[begin Document excerpt]

Up next - the actual RACE part of my race report!

Wednesday, April 10, 2013

5 days!

Okay, I'm good and exited now. I'm checking the weather sites as though they actually mean anything (currently 55 with a high chance of rain and a headwind) and packing one of everything just in case. Or rather, planning on packing one of everything since I haven't actually started packing yet . . . At least I don't have to worry about single digits, snow, mud, and river crossings like some of my friends this weekend. Not that I don't also wish I was able to head to Zumbro, too . . .

I don't have too much of a plan for the race itself. I don't even know what a reasonable goal really is right now. I feel as though I'm in good shape but I don't know about good road marathon shape. And I had those 10 days of sick in March. So . . . under normalish weather conditions (no raging heat, no brutal head wind the entire way) anything under 3:50 sounds good with a preference to rock it out and see something 20 minutes faster than that. If we get not normalish weather, then it will probably become time to just have fun and enjoy.

[end Document excerpt]
[begin Records]

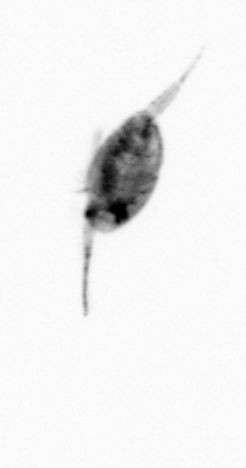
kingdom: Animalia
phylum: Arthropoda
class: Copepoda
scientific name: Copepoda
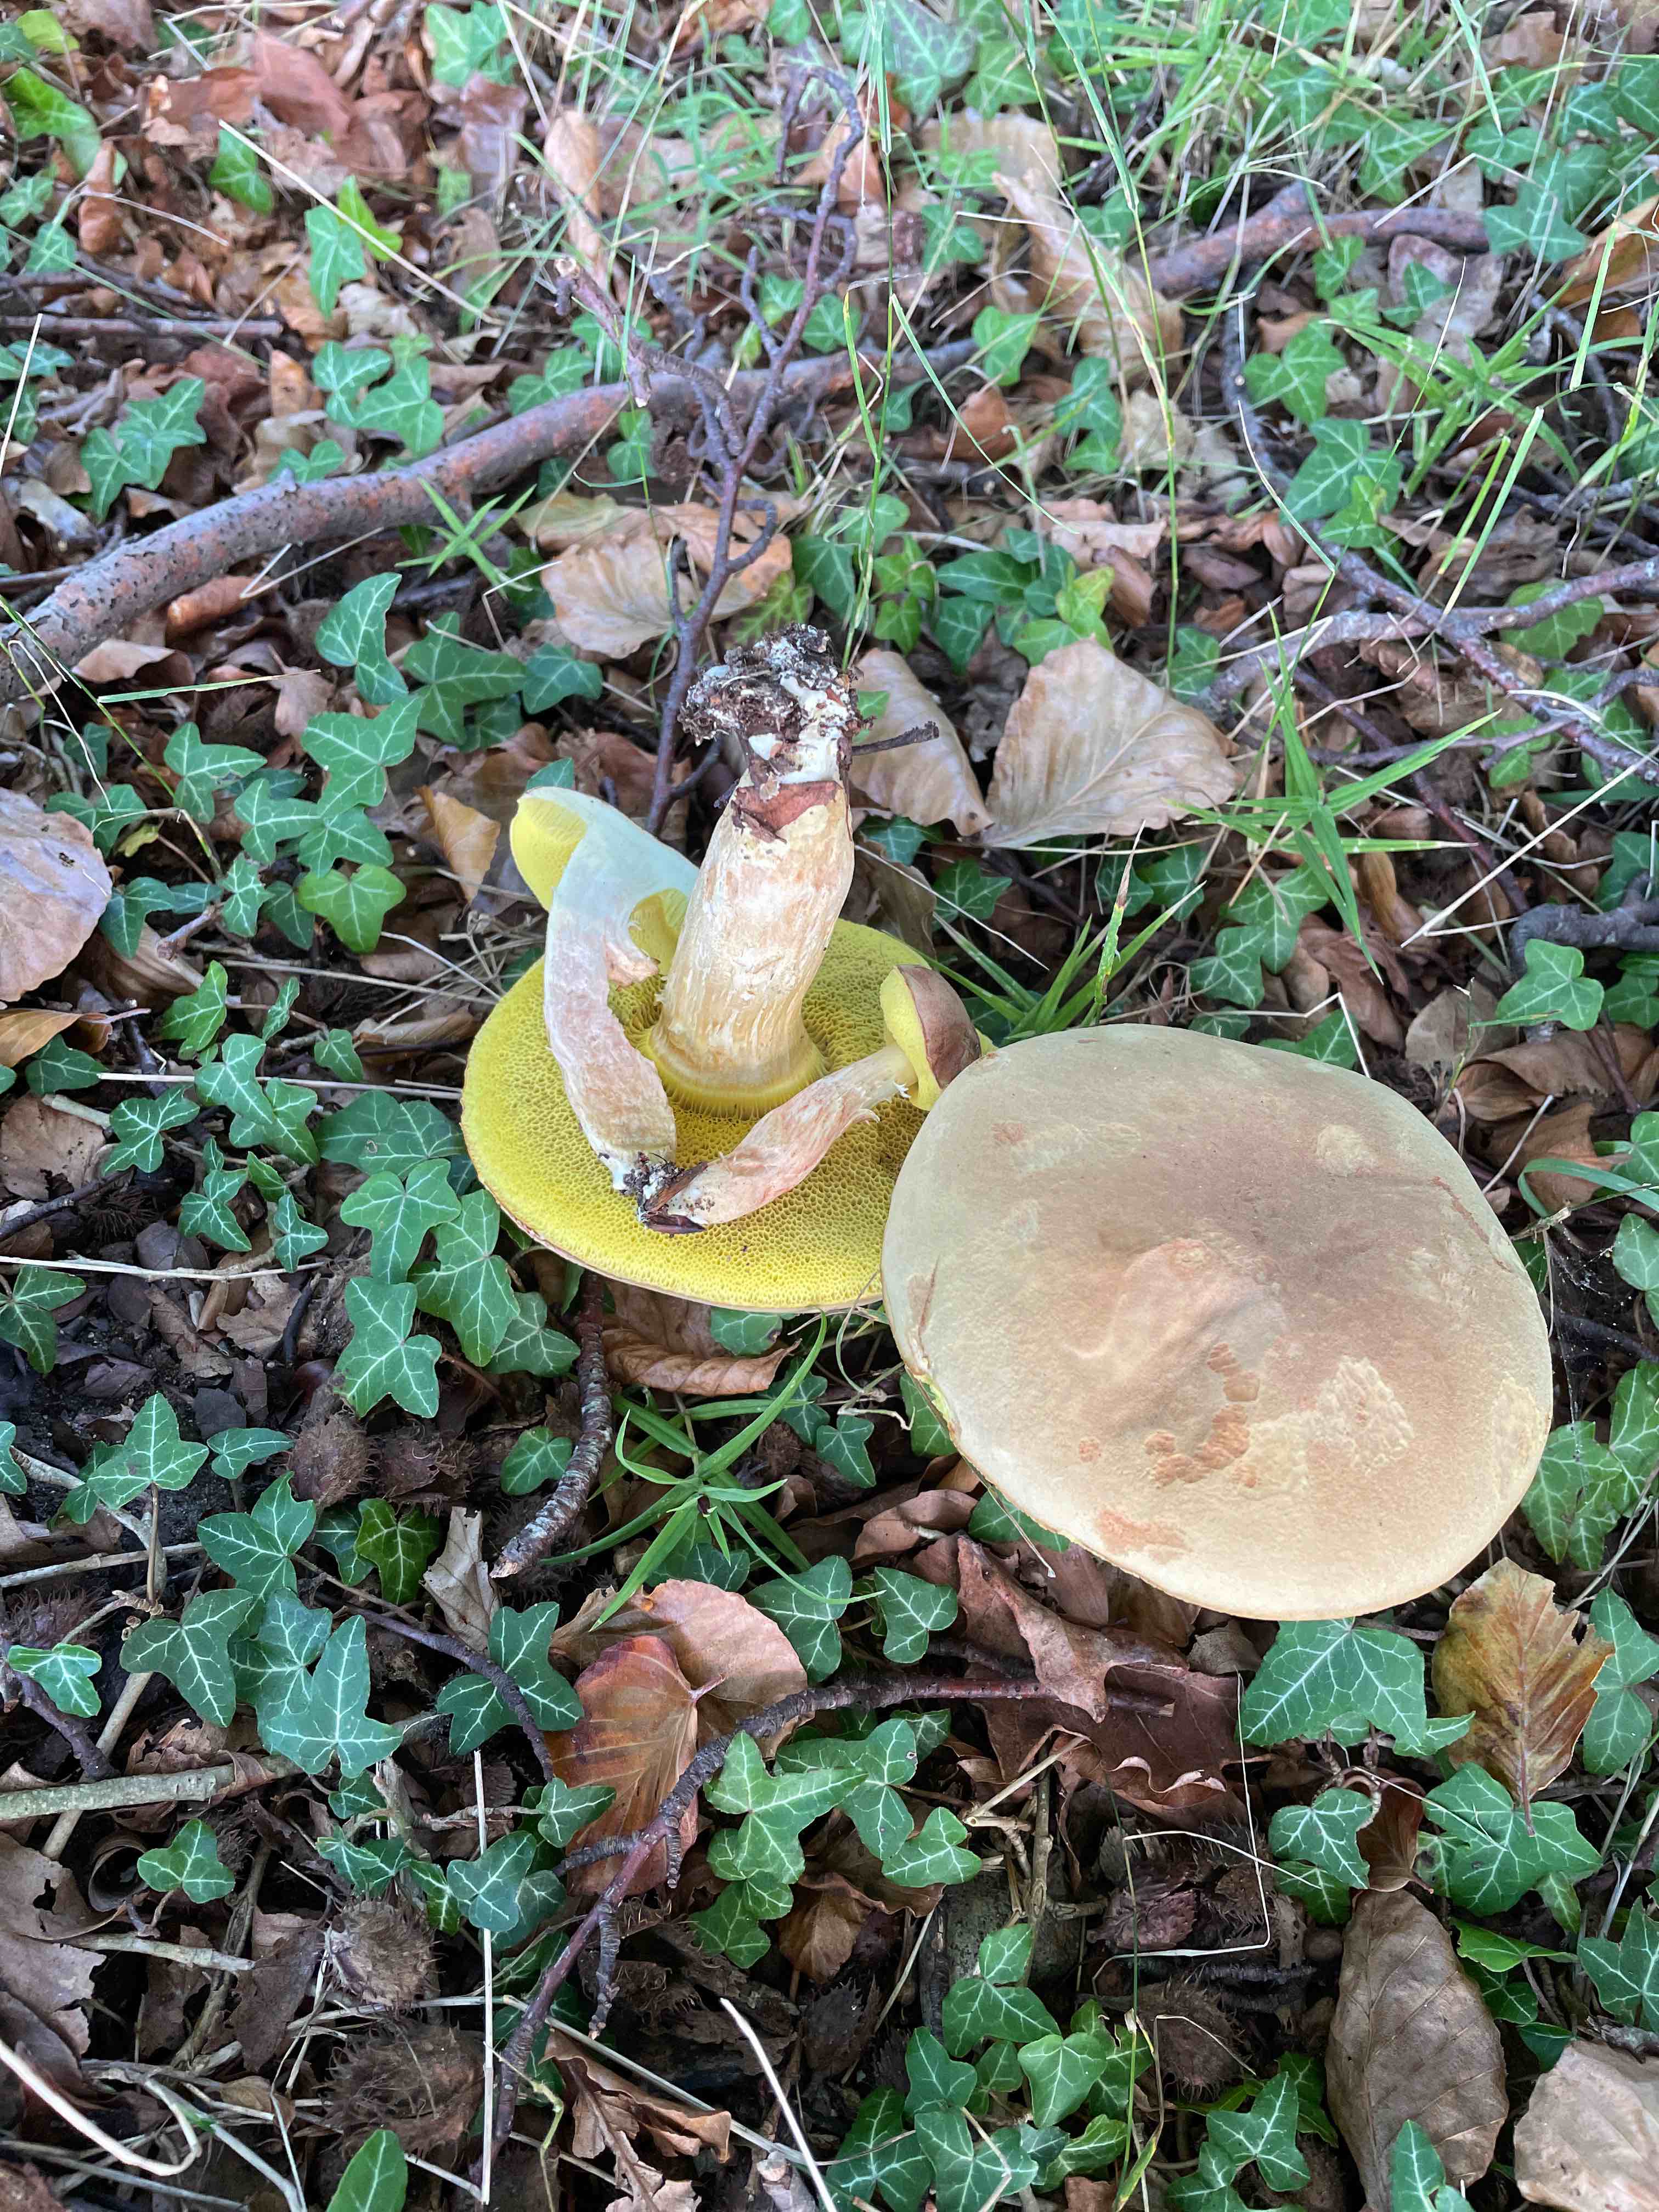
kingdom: Fungi
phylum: Basidiomycota
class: Agaricomycetes
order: Boletales
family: Boletaceae
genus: Xerocomus
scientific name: Xerocomus ferrugineus
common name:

[end Records]

▶ **Instructions**
(a) Answer these from the blog post above.
(i) What temperature were the weather sites showing?
(ii) How many days was the writer sick in March?
(iii) Under normalish weather conditions, what finish time would sound good to the writer?
(b) Write out, word for word, the part of the blog post that opens with the words containing "Okay, I'm good" and closes with "Zumbro, too . . .".

▶ **Solution list**
(a)
(i) 55
(ii) 10 days
(iii) Anything under 3:50

(b)
Okay, I'm good and exited now. I'm checking the weather sites as though they actually mean anything (currently 55 with a high chance of rain and a headwind) and packing one of everything just in case. Or rather, planning on packing one of everything since I haven't actually started packing yet . . . At least I don't have to worry about single digits, snow, mud, and river crossings like some of my friends this weekend. Not that I don't also wish I was able to head to Zumbro, too . . .